Modeling the Other
17 July 2012
There is a well known passage from Henri Bergson’s An Introduction to Metaphysics where he explains what it is that he means by “intuition,” which is a term Bergson invoked often:
“By intuition is meant the kind of intellectual sympathy by which one places oneself within an object in order to coincide with what is unique in it and consequently inexpressible.
Perhaps this is not very helpful, but it occurred to me in thinking about the difficulty of understanding other people. Bergson formulated his account of intuition in a purely general way, in terms of placing oneself in an object. It may seem odd to think of placing oneself in an object that is not a person, but I think that Bergson intended to capture this level of generality.
There is a sense in which it would be much easier to attain this Bergsonian intellectual sympathy with a person than with an object that is not a person, give that we have the human condition in common with another person. But there is another sense in which it can be enormously difficult to attain intellectual sympathy with a person, because we know that there are persons with whom we disagree so profoundly that it might be easier to attain intellectual sympathy for a starfish that for a reprehensible individual.
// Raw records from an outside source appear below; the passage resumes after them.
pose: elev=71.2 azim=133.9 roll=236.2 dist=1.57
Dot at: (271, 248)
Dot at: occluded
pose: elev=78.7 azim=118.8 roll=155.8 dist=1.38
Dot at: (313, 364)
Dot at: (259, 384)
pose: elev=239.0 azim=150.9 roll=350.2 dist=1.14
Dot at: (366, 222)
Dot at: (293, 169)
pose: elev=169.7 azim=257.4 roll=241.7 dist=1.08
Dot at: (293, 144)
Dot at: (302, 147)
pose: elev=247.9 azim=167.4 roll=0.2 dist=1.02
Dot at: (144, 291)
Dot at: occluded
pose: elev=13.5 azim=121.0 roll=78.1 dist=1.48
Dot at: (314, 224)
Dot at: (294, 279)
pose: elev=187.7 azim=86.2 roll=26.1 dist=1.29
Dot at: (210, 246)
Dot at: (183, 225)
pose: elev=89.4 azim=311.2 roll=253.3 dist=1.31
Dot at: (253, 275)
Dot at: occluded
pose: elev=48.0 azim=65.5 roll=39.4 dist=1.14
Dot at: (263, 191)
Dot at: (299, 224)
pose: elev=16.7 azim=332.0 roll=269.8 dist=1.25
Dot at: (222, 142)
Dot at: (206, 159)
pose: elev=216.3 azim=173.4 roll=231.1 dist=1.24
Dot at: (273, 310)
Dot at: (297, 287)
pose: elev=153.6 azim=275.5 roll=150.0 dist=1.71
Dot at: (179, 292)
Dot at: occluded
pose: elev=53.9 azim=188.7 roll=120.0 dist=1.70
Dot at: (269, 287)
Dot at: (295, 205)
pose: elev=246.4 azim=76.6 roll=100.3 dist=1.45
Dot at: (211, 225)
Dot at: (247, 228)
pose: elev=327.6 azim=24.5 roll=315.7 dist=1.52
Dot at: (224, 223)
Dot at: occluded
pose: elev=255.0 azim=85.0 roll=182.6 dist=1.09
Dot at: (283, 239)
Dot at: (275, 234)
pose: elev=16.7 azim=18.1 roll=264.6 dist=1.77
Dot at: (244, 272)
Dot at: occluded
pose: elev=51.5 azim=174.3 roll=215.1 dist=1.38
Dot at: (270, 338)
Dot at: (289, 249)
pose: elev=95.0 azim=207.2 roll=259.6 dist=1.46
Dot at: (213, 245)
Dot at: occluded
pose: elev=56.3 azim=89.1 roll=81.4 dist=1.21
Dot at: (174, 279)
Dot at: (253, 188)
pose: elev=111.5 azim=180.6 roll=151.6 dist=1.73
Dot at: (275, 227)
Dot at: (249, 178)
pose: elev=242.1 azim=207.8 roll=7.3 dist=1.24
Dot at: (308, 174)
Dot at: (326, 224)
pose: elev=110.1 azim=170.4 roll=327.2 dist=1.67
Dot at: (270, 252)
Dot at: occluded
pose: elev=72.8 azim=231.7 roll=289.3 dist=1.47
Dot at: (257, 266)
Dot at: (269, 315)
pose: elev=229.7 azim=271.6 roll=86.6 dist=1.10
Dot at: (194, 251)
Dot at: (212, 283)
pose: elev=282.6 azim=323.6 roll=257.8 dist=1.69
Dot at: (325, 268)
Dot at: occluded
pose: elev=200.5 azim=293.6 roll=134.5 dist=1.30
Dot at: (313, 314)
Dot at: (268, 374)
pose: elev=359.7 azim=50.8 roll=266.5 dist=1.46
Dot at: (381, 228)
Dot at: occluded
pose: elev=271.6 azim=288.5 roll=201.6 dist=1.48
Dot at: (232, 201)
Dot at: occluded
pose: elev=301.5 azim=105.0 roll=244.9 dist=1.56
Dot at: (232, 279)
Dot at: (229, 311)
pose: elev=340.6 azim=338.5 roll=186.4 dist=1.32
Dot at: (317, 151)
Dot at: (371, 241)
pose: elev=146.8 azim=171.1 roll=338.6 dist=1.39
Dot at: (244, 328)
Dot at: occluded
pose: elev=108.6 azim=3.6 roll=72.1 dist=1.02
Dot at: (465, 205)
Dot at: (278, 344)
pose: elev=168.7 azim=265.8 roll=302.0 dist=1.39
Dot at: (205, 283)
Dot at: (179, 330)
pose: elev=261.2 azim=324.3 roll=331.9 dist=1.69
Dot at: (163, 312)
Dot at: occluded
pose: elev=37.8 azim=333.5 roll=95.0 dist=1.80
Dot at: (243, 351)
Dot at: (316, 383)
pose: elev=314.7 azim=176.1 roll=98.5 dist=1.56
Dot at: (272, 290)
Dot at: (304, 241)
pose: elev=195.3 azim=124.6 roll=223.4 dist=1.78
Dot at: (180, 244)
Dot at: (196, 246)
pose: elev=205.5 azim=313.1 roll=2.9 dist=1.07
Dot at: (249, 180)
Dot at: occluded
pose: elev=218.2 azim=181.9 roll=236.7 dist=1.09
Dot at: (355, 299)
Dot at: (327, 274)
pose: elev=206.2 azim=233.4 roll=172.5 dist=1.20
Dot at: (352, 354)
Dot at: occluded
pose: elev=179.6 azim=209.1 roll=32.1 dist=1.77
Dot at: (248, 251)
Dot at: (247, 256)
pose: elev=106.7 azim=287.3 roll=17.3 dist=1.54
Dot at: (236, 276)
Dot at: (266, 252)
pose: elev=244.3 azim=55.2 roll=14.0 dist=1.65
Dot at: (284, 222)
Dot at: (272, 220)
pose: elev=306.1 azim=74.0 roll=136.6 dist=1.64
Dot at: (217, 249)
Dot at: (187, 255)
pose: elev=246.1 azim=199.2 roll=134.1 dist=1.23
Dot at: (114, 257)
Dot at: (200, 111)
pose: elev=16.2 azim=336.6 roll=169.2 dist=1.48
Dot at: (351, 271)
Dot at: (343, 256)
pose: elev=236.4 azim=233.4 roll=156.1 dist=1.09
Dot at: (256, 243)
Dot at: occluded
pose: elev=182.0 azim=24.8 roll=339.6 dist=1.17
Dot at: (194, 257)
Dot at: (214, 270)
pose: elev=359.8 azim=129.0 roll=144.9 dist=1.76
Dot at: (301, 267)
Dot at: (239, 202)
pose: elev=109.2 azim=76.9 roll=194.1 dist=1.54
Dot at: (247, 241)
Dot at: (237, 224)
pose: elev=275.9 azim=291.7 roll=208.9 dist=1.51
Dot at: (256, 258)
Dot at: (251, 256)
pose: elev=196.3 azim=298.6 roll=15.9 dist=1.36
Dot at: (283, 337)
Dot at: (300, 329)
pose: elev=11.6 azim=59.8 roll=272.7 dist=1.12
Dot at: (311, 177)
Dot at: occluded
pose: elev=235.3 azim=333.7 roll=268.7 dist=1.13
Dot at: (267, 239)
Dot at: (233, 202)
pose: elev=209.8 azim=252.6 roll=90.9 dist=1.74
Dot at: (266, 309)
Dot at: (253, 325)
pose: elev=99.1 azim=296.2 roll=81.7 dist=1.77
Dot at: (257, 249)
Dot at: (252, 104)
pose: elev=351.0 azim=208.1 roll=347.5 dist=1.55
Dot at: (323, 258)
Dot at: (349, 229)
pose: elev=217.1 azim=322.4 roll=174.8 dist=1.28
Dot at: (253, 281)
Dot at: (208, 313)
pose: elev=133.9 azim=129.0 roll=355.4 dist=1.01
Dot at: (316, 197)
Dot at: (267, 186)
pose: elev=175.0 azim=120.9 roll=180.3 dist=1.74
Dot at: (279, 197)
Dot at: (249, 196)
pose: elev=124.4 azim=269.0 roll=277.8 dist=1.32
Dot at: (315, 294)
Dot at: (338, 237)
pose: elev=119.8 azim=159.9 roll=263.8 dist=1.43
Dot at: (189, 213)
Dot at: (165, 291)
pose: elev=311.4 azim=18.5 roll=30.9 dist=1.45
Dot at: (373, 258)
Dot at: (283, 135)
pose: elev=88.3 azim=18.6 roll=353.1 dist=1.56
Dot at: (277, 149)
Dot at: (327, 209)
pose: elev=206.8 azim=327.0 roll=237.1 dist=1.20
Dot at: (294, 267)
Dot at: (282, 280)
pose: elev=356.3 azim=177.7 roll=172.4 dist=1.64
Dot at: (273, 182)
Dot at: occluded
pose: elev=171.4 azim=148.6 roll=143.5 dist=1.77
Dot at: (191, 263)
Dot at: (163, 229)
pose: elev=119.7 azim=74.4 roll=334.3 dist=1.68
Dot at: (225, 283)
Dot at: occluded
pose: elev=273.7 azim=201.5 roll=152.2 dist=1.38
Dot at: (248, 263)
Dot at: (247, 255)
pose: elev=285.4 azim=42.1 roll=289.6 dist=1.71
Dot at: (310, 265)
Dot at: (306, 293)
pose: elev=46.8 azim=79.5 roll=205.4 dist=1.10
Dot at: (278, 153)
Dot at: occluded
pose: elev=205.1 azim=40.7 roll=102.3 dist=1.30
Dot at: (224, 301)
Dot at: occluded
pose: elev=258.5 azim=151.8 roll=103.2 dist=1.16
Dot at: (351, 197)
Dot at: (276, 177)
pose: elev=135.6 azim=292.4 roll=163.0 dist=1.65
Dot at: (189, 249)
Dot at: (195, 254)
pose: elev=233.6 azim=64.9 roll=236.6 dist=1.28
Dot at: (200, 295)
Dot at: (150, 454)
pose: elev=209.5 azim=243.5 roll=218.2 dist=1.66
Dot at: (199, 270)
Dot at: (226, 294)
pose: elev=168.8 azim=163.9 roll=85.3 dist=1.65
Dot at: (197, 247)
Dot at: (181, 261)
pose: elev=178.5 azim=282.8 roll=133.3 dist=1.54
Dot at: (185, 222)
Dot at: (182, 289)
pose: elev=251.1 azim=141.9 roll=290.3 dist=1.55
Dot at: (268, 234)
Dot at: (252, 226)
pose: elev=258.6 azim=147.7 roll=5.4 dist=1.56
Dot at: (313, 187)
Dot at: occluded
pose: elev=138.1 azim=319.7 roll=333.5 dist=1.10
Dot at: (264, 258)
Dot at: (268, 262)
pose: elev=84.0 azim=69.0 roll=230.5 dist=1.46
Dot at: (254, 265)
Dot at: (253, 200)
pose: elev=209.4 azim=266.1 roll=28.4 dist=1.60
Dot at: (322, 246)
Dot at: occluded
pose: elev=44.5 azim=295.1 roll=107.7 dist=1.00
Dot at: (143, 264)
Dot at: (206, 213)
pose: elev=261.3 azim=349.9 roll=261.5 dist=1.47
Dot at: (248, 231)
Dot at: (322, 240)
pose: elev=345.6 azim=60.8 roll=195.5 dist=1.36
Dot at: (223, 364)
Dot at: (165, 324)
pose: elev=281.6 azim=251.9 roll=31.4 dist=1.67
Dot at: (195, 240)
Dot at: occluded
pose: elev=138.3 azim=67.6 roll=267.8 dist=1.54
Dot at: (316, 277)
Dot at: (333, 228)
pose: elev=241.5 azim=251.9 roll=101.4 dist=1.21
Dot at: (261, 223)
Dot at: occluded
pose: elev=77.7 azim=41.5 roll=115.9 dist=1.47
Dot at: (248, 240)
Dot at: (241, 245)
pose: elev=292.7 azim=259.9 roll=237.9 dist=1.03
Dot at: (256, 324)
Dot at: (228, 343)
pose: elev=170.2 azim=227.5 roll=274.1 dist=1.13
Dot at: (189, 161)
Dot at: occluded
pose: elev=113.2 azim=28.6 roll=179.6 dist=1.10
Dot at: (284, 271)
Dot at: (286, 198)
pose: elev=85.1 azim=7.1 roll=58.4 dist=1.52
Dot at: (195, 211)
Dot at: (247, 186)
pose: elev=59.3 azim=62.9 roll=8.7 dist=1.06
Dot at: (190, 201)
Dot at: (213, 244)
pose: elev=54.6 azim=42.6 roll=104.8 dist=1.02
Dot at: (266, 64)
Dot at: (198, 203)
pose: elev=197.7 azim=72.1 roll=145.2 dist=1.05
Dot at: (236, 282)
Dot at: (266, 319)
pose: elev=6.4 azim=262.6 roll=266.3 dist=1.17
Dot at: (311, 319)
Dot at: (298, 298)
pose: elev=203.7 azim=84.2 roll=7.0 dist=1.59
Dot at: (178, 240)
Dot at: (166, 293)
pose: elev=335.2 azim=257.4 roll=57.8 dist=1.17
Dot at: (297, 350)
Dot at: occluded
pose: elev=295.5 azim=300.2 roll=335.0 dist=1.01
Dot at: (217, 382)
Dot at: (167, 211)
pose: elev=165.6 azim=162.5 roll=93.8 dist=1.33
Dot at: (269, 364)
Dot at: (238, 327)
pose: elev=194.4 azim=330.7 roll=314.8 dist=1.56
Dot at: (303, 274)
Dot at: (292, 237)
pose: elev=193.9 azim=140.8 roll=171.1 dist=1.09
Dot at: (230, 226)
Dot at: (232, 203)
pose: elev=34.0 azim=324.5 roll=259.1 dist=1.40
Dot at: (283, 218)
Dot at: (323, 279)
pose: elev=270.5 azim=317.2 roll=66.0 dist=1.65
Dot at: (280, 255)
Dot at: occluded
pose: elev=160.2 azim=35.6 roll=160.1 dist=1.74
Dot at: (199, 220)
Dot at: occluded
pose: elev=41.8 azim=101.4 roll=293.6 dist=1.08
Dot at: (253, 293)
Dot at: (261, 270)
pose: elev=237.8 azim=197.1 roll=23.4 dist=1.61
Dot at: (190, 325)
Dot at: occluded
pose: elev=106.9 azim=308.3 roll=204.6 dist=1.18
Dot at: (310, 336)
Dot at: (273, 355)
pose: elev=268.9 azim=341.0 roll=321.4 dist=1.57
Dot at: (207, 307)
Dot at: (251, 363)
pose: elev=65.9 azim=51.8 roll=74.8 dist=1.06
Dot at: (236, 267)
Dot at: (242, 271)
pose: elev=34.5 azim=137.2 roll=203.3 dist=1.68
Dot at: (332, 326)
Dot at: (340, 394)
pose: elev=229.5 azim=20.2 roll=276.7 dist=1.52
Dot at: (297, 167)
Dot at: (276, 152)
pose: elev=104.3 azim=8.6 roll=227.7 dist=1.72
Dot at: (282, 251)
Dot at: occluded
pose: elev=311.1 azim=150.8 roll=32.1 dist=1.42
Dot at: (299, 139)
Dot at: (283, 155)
Nevertheless, we must make the effort.
There is no more important task in understanding how the world works than arriving at a sympathetic understanding of the perspective of the Other, even, if not especially, when the Other is one that one finds reprehensible. I feel that in several recent posts I have made substantial progress toward understanding political systems and their advocates that are fundamentally at odds with my own views.
Yesterday in The Chinese Conception of Human Rights I outlined a utilitarian conception of human rights that could be said to privilege the rights and needs of groups over the rights and needs of individuals.
A few days prior to that in The Fallacy of State-like Expectations I outlined a conception of international law that contrasted the primarily Western conception of an anarchical international state system with the rule of law observed internally within a nation-state to a conception of international order that privileges the actions of nation-states within their own borders as long as these nation-states do not interfere with other nation-states.
Before that, in commenting on an article in the Financial Times, Syria savagery suggests regime in despair at loss of control, I quoted this interesting characterization of a “social contract” that the author thought provided the basis of Syria’s stability:
“…the coerced social compact underpinning Syria’s security state is in tatters. The old deal was that the regime denied its citizens freedom and, in exchange, stamped tolerance on Syria’s religious mosaic. It offered real if stifling stability, and shared enough of the economic pie to keep the Sunni middle classes inside the status quo.”
I think that if these formulations are taken together they come close to understanding the internal self-justification of reprehensible regimes around the world. This is a problem that I have been pondering and writing about for some time. Early in the history of this blog, in Anniversary of a Massacre, I discussed how in Robert Kagan’s book The Return of History, Kagan suggested that one of the global conflicts that will characterize the future will be that between democracy and autocracy.
I argued in that and other posts that autocracy was simply an excuse for an elite to pillage its people, but now I see that it might be possible to formulate an account of autocracy that understands such a political force as a truly political and even a moral force. This is certainly an advance and an improvement of my understanding of the world.